The spectral energy distribution of compact jets powered by internal shocks

TL;DR

This paper introduces a new simulation code and semi-analytical model to study how internal shocks in compact jets produce their spectral energy distribution, emphasizing the role of velocity fluctuation spectra.

Contribution

The paper develops a novel code and formalism to predict jet SEDs based on the PSD of velocity fluctuations, linking variability properties to observed spectra.

Findings

Flat SEDs arise from flicker noise-like velocity fluctuations.

The model reproduces wavelength-dependent variability seen in observations.

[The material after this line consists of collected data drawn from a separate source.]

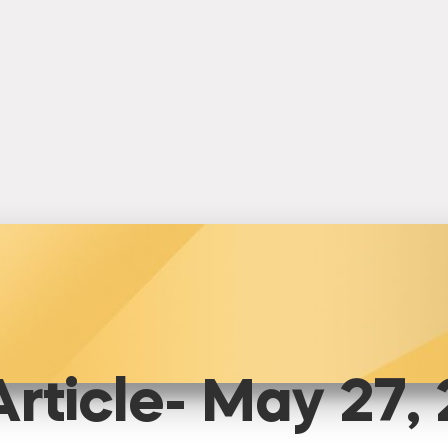
rticle- May 27,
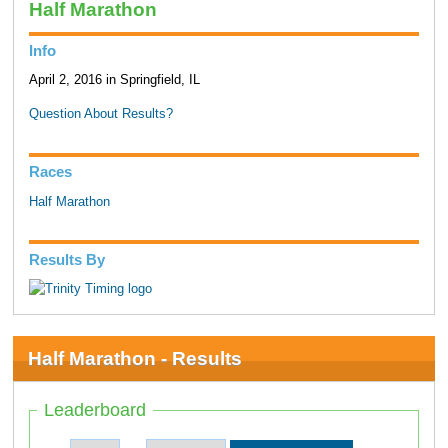
Half Marathon
Info
April 2, 2016 in Springfield, IL
Question About Results?
Races
Half Marathon
Results By
Half Marathon - Results
Leaderboard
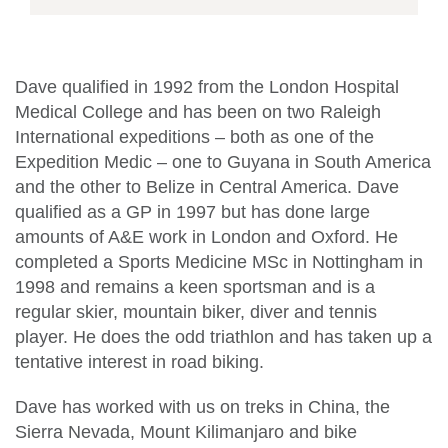
Dave qualified in 1992 from the London Hospital
Medical College and has been on two Raleigh
International expeditions – both as one of the
Expedition Medic – one to Guyana in South America
and the other to Belize in Central America. Dave
qualified as a GP in 1997 but has done large
amounts of A&E work in London and Oxford. He
completed a Sports Medicine MSc in Nottingham in
1998 and remains a keen sportsman and is a
regular skier, mountain biker, diver and tennis
player. He does the odd triathlon and has taken up a
tentative interest in road biking.
Dave has worked with us on treks in China, the
Sierra Nevada, Mount Kilimanjaro and bike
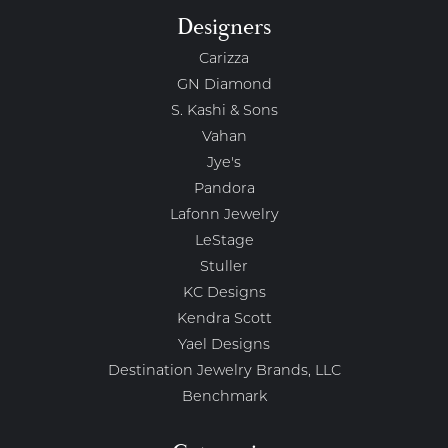
Designers
Carizza
GN Diamond
S. Kashi & Sons
Vahan
Jye's
Pandora
Lafonn Jewelry
LeStage
Stuller
KC Designs
Kendra Scott
Yael Designs
Destination Jewelry Brands, LLC
Benchmark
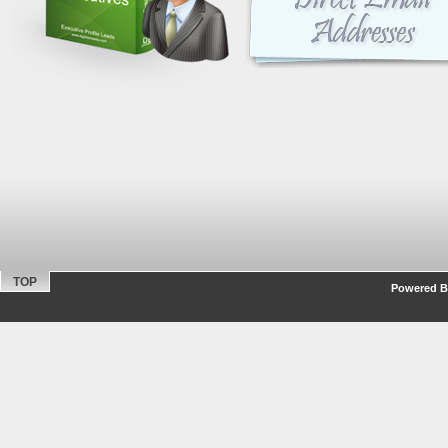
TOP
Powered By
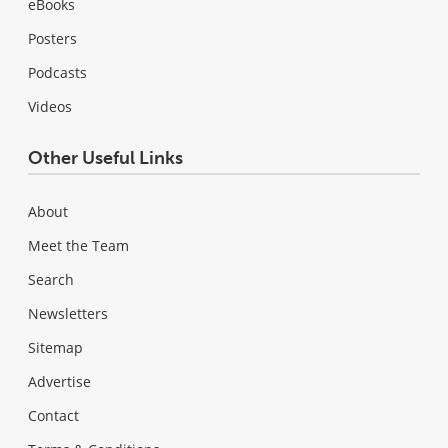
eBooks
Posters
Podcasts
Videos
Other Useful Links
About
Meet the Team
Search
Newsletters
Sitemap
Advertise
Contact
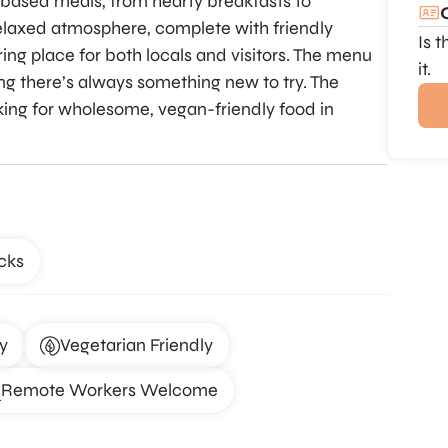
t-based meals, from hearty breakfasts to
relaxed atmosphere, complete with friendly
Is 
ing place for both locals and visitors. The menu
it.
ing there’s always something new to try. The
king for wholesome, vegan-friendly food in
cks
y
Vegetarian Friendly
Remote Workers Welcome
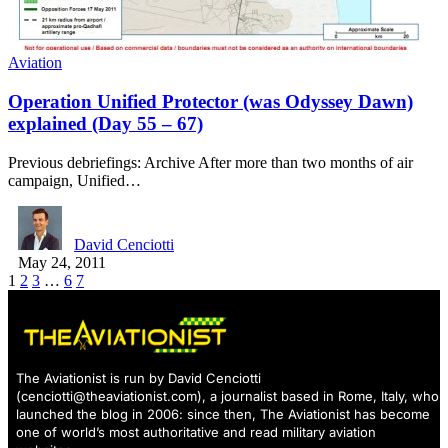
Aviation
Operation Unified Protector (was Odyssey Dawn)
explained (Day 55 – 67)
Previous debriefings: Archive After more than two months of air
campaign, Unified…
David Cenciotti
May 24, 2011
1
2
3
…
6
7
The Aviationist is run by David Cenciotti
(
cenciotti@theaviationist.com
), a journalist based in Rome, Italy, who
launched the blog in 2006: since then, The Aviationist has become
one of world’s most authoritative and read military aviation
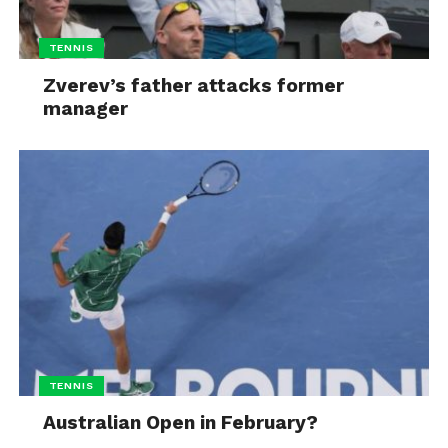
TENNIS
Zverev’s father attacks former
manager
TENNIS
Australian Open in February?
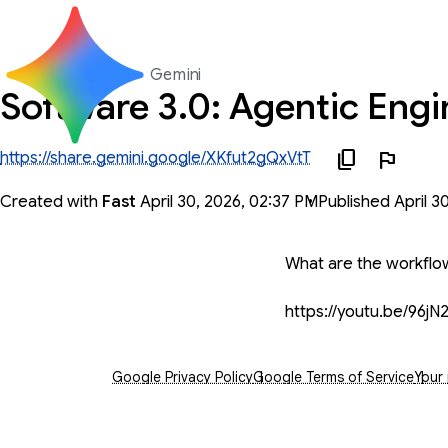
Gemini
Software 3.0: Agentic Engi
https://share.gemini.google/XKfut2gQxVtT
Created with
Fast
April 30, 2026, 02:37 PM
Published April 3
You said
What are the workflow
https://youtu.be/9
Opens in a new window
Opens in a new window
Open
Google Privacy Policy
Google Terms of Service
Your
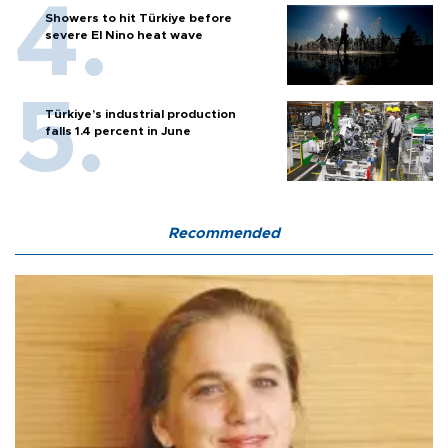
Showers to hit Türkiye before
severe El Nino heat wave
Türkiye’s industrial production
falls 1.4 percent in June
Recommended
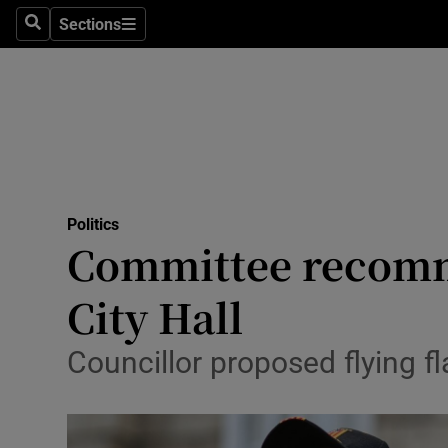
Sections
Search
Sections
Technolog
Science
Media
Abroad
Politics
Obituaries
Committee recomme
Transport
City Hall
Motors
Councillor proposed flying f
Listen
Podcasts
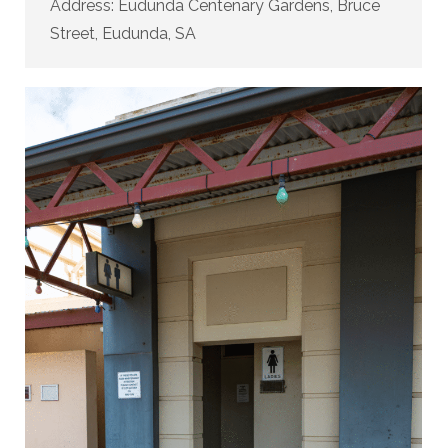
Address: Eudunda Centenary Gardens, Bruce
Street, Eudunda, SA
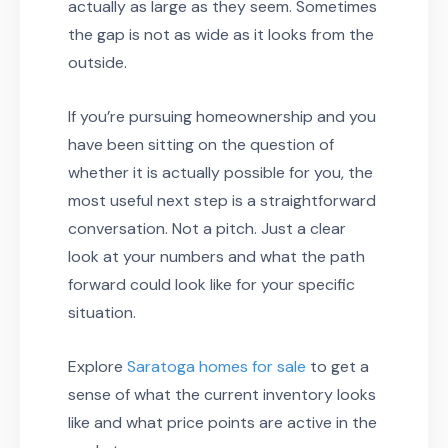
actually as large as they seem. Sometimes
the gap is not as wide as it looks from the
outside.
If you’re pursuing homeownership and you
have been sitting on the question of
whether it is actually possible for you, the
most useful next step is a straightforward
conversation. Not a pitch. Just a clear
look at your numbers and what the path
forward could look like for your specific
situation.
Explore
Saratoga homes for sale
to get a
sense of what the current inventory looks
like and what price points are active in the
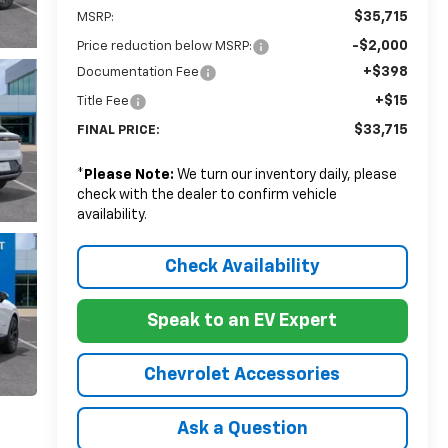
$35,715
MSRP:
-$2,000
Price reduction below MSRP:
+$398
Documentation Fee
+$15
Title Fee
$33,715
FINAL PRICE:
*
Please Note:
We turn our inventory daily, please
check with the dealer to confirm vehicle
availability.
Check Availability
Speak to an EV Expert
Chevrolet Accessories
Ask a Question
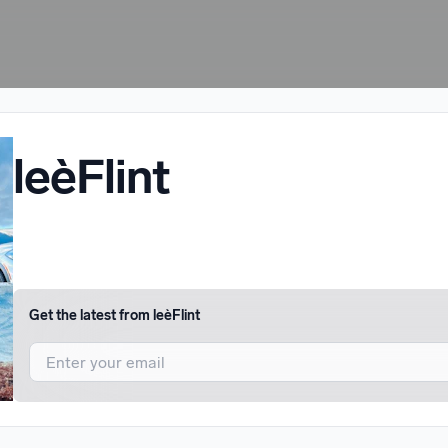
leèFlint
Get the latest from
leèFlint
I agree to UnitedMasters'
Terms and Conditions
and
Privacy Notice
.
I agree to my contact details being shared with
leèFlint
, who may con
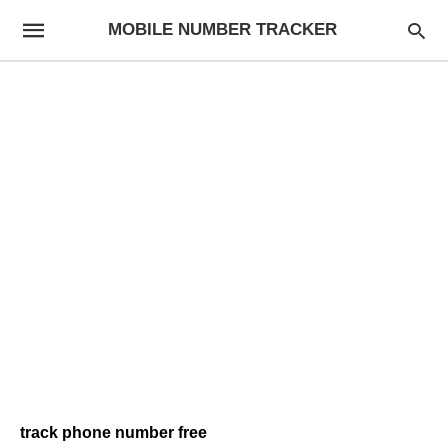
MOBILE NUMBER TRACKER
track phone number free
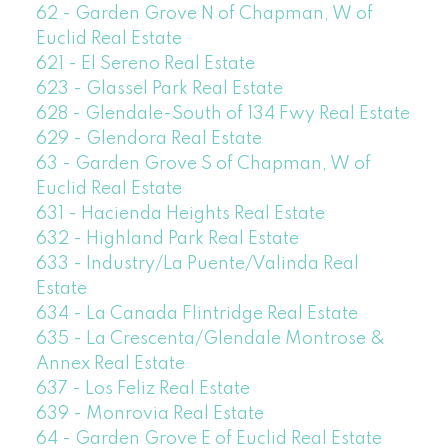
62 - Garden Grove N of Chapman, W of
Euclid Real Estate
621 - El Sereno Real Estate
623 - Glassel Park Real Estate
628 - Glendale-South of 134 Fwy Real Estate
629 - Glendora Real Estate
63 - Garden Grove S of Chapman, W of
Euclid Real Estate
631 - Hacienda Heights Real Estate
632 - Highland Park Real Estate
633 - Industry/La Puente/Valinda Real
Estate
634 - La Canada Flintridge Real Estate
635 - La Crescenta/Glendale Montrose &
Annex Real Estate
637 - Los Feliz Real Estate
639 - Monrovia Real Estate
64 - Garden Grove E of Euclid Real Estate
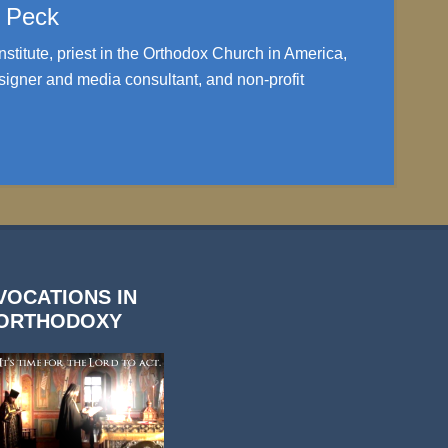
. Peck
nstitute, priest in the Orthodox Church in America,
igner and media consultant, and non-profit
VOCATIONS IN
ORTHODOXY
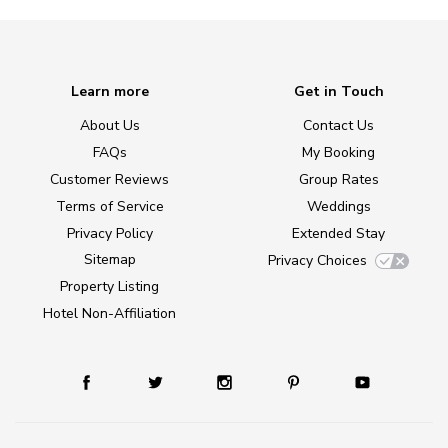
Learn more
Get in Touch
About Us
Contact Us
FAQs
My Booking
Customer Reviews
Group Rates
Terms of Service
Weddings
Privacy Policy
Extended Stay
Sitemap
Privacy Choices
Property Listing
Hotel Non-Affiliation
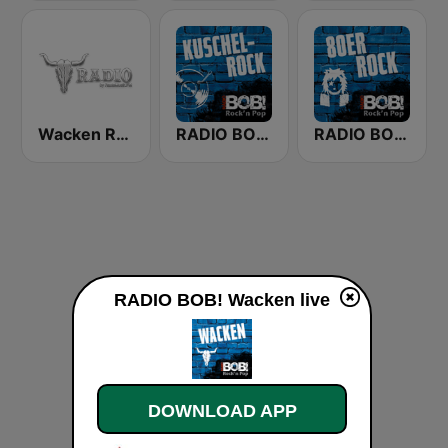
Wacken Radio by RauteMusik.FM
RADIO BOB! Kuschelrock
RADIO BOB! 80er Rock
RADIO BOB! Wacken live
DOWNLOAD APP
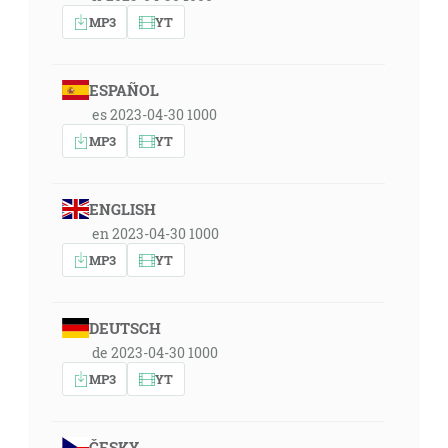
MP3
YT
ESPAÑOL
es 2023-04-30 1000
MP3
YT
ENGLISH
en 2023-04-30 1000
MP3
YT
DEUTSCH
de 2023-04-30 1000
MP3
YT
ČESKY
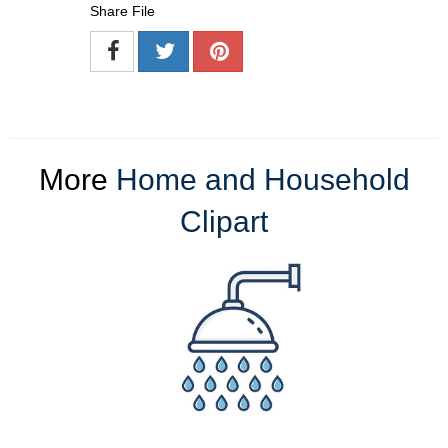
Share File
More
Home and Household
Clipart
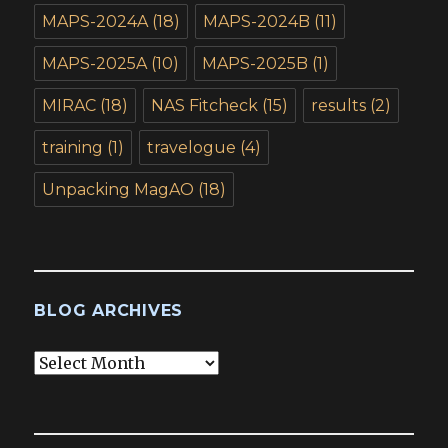
MAPS-2024A
(18)
MAPS-2024B
(11)
MAPS-2025A
(10)
MAPS-2025B
(1)
MIRAC
(18)
NAS Fitcheck
(15)
results
(2)
training
(1)
travelogue
(4)
Unpacking MagAO
(18)
BLOG ARCHIVES
Blog
Archives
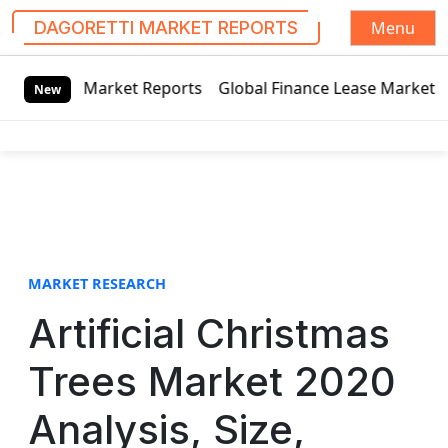
Menu
DAGORETTI MARKET REPORTS
S
 Reports
Global Finance Lease Market Technology Updates 
k
New
i
p
t
o
c
o
n
t
MARKET RESEARCH
e
Artificial Christmas
n
t
Trees Market 2020
Analysis, Size,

Spectral shapes are sensitive to the PSD of Lorentz factor fluctuations.

Abstract

Internal shocks caused by fluctuations of the outflow velocity are likely to power the radio to IR emission of the compact jets of X-ray binaries. The dynamics of internal shocks and the resulting spectral energy distribution (SED) of the jet are very sensitive to the time-scales and amplitudes of the velocity fluctuations injected at the base of the jet. I present a new code designed to simulate the synchrotron emission of a compact jet powered by internal shocks. I also develop a semi-analytical formalism allowing one to estimate the observed SED of the jet as a function of the Power Spectral Density (PSD) of the assumed fluctuations of the Lorentz factor. I discuss the cases of a sine modulation of the Lorentz factor and Lorentz factor fluctuations with a power-law PSD shape. Independently of the details of the model, the observed nearly flat SEDs are obtained for PSDs of Lorentz factor fluctuations that are close to a flicker noise spectrum (i.e. P(f)~1/f). The model also presents a strong wavelength dependent variability that is similar to that observed in these sources.